10.M. JIMÉNEZ PUERTO (Honduras), se référant à la question 3, dit que la création d’une Commission interinstitutionnelle des droits de l’homme a été motivée par la nécessité de coordonner les efforts institutionnels visant à promouvoir et à protéger les droits de l’homme. Le décret administratif qui avait donné naissance à la commission a, toutefois, été annulé. Les efforts engagés pour créer un nouvel organisme de coordination se poursuivent néanmoins, le Gouvernement reconnaissant la nature interdépendante de tous les droits de l’homme et cherchant à faire participer tous les ministères à leur promotion.

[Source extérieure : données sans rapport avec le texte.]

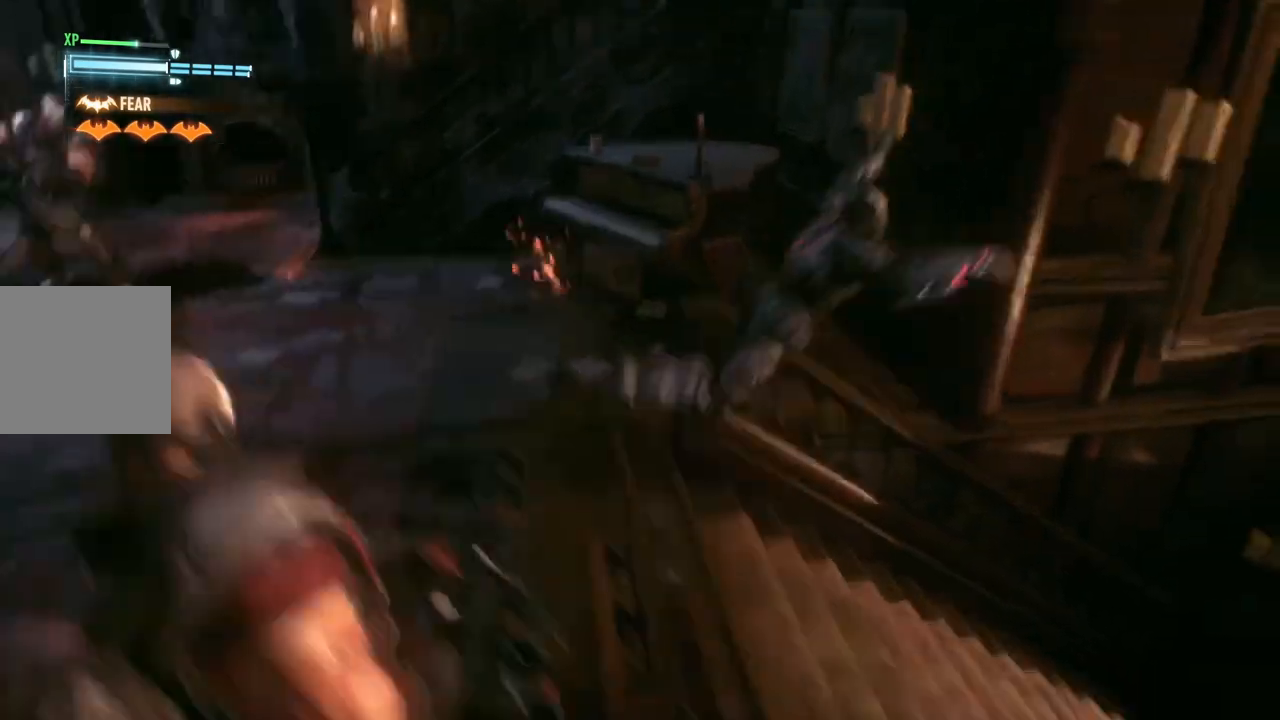
{"buttons": [], "left_stick": "right", "right_stick": "center", "events": [[83, "A", "down"], [183, "A", "up"]]}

11.Mme DUBÓN VILLEDA (Honduras) fait remarquer que le décret qui a créé la commission a été annulé à la demande du Bureau du Commissaire national aux droits de l’homme, qui a indiqué que les domaines de compétence de la commission faisait double emploi avec ceux du Commissaire. Ces chevauchements n’étaient pas intentionnels. L’idée de départ était de créer un organisme chargé de traiter les affaires qui sont portées devant, entre autres, la Commission interaméricaine des droits de l’homme et de la Cour interaméricaine des droits de l’homme.

12.M. ROSA BAUTISTA (Honduras) dit que la Commission interinstitutionnelle des droits de l’homme a été créée afin d’apporter une réponse efficace aux questions importantes liées aux obligations du Honduras au regard du droit international relatif aux droits de l’homme. Après l’annulation du décret qui a créé cet organisme, son Gouvernement a conclu qu’il était nécessaire de mettre en place un mécanisme qui continuerait d’assurer l’interaction et la coordination avec les institutions gouvernementales non seulement pour lutter contre les violations des droits de l’homme mais aussi pour promouvoir les droits de l’homme. Les réponses écrites à la liste des points à traiter ont été élaborées par une équipe de fonctionnaires dévoués qui se sentent concernés par le processus historique dans lequel le Gouvernement poursuit de manière diligente son développement économique, éducatif et institutionnel.

13.M. JIMÉNEZ PUERTO (Honduras) dit que même si elles sont peu nombreuses, les organisations féminines ont joué un rôle important au Honduras pendant les périodes difficiles de son histoire. Au cours des dernières années, un mouvement progressif s’est dessiné en faveur d’une plus grande participation de ces organisations dans la gouvernance. La législation familiale promulguée en 1985 a donné aux femmes honduriennes des droits plus étendus en matière de divorce, de propriété des biens et de garde des enfants que dans d’autres pays d’Amérique latine plus riches; il reste, toutefois, un long chemin à parcourir. Les politiques concernant les droits des femmes, par exemple, sont davantage axées sur les femmes de la classe moyenne qui ont fait des études et négligent les besoins spécifiques des nombreuses femmes pauvres qui vivent dans les zones rurales et comptent des familles nombreuses. Une division spécialement consacrée aux droits des femmes a été créée au sein du ministère public, mais le Gouvernement convient qu’il faut engager des efforts supplémentaires pour combattre la discrimination à l’égard des femmes avant que le Honduras ne puisse se considérer une société réellement démocratique.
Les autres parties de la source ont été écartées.